How about a blast from the past -- 90 years ago i.e., March 16, 1933, newspaper grocery store ad -- beef roasts 6¢ per pound. Imagine 10 pounds of beef roast for 60¢.
A friend of mine who was a quilter remembers drooling over the "inexpensive " fabric her Depression era grandmother told her about... cotton calico for a dime a yard. She exclaimed how she would have bought so many yards... until her grandmother said, sadly, "you don't understand... we didn't have a dime!"
On the "tons of tomatoes all at once"... first, 75 plants for a couple is insane! Even though ours did poorly last year, we got over 8 bushels from 18 plants. Even I we wanted spaghetti 3x a week, we'd never use the fruit from 75 plants!
Plant fewer plants, and as they ripen, freeze them.

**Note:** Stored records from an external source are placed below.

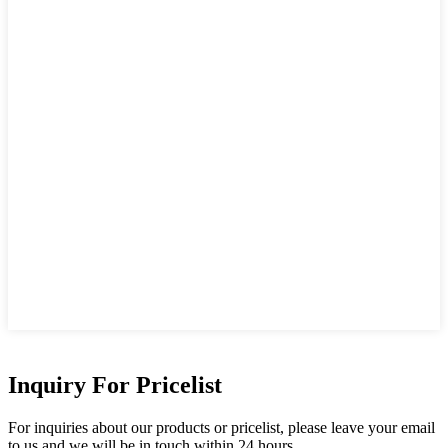
Inquiry For Pricelist
For inquiries about our products or pricelist, please leave your email
to us and we will be in touch within 24 hours.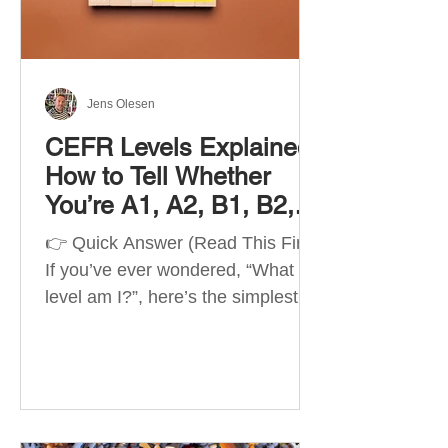
Best Apps by Goal Best overall
beginner app: Duolingo Best
structured
Jens Olesen
CEFR Levels Explained:
How to Tell Whether
You’re A1, A2, B1, B2,
C1 or C2
👉 Quick Answer (Read This First)
If you’ve ever wondered, “What
level am I?”, here’s the simplest
way to understand your language
level. The CEFR (Common
European Framework of
Reference for Languages) is the
system used worldwide to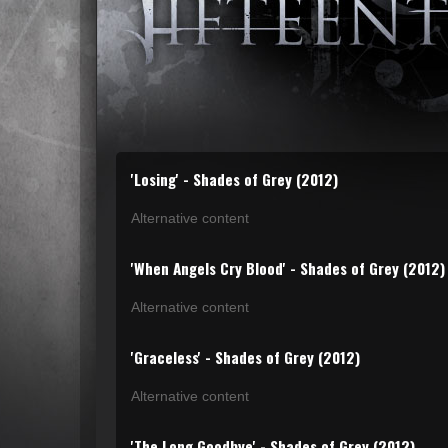
'Losing' - Shades of Grey (2012)
Alternative content
'When Angels Cry Blood' - Shades of Grey (2012)
Alternative content
'Graceless' - Shades of Grey (2012)
Alternative content
'The Long Goodbye' - Shades of Grey (2012)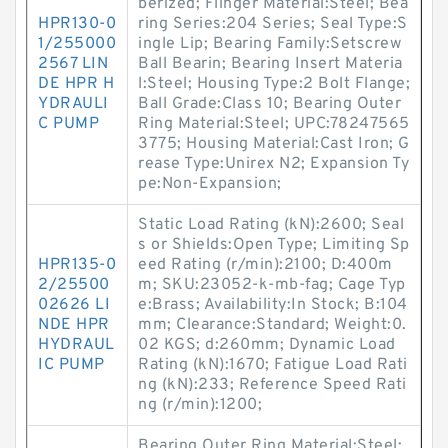
berized; Flinger Material:Steel; Bea
HPR130-0
ring Series:204 Series; Seal Type:S
1/255000
ingle Lip; Bearing Family:Setscrew
2567 LIN
Ball Bearin; Bearing Insert Materia
DE HPR H
l:Steel; Housing Type:2 Bolt Flange;
YDRAULI
Ball Grade:Class 10; Bearing Outer
C PUMP
Ring Material:Steel; UPC:78247565
3775; Housing Material:Cast Iron; G
rease Type:Unirex N2; Expansion Ty
pe:Non-Expansion;
Static Load Rating (kN):2600; Seal
s or Shields:Open Type; Limiting Sp
HPR135-0
eed Rating (r/min):2100; D:400m
2/25500
m; SKU:23052-k-mb-fag; Cage Typ
02626 LI
e:Brass; Availability:In Stock; B:104
NDE HPR
mm; Clearance:Standard; Weight:0.
HYDRAUL
02 KGS; d:260mm; Dynamic Load
IC PUMP
Rating (kN):1670; Fatigue Load Rati
ng (kN):233; Reference Speed Rati
ng (r/min):1200;
Bearing Outer Ring Material:Steel;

We remove the stem and quarter them, and put them into ziploc bags. When we get a couple bushels (8 gallons is a bushel), we thaw them, drain off the water, then run the fruit through the Squeezo strainer. It cuts down on cooking by about 80% ( the sauce/puree starts out like a medium thick marinara), which gives a much fresher tasting canned product.
This let's us concentrate the work of pureeing and canning all in a couple of days, but you could also just thaw a few bags at a time and work in small batches, if that suits your strength and energy levels better.
This also let's you combine different types and varieties, which often ripen at different times. We love putting the big Pantano Romanesco beefsteak tomatoes in with the paste types... huge flavor boost. But they often ripen later than the paste types. By freezing them all, I can use whatever ratios or combination I want.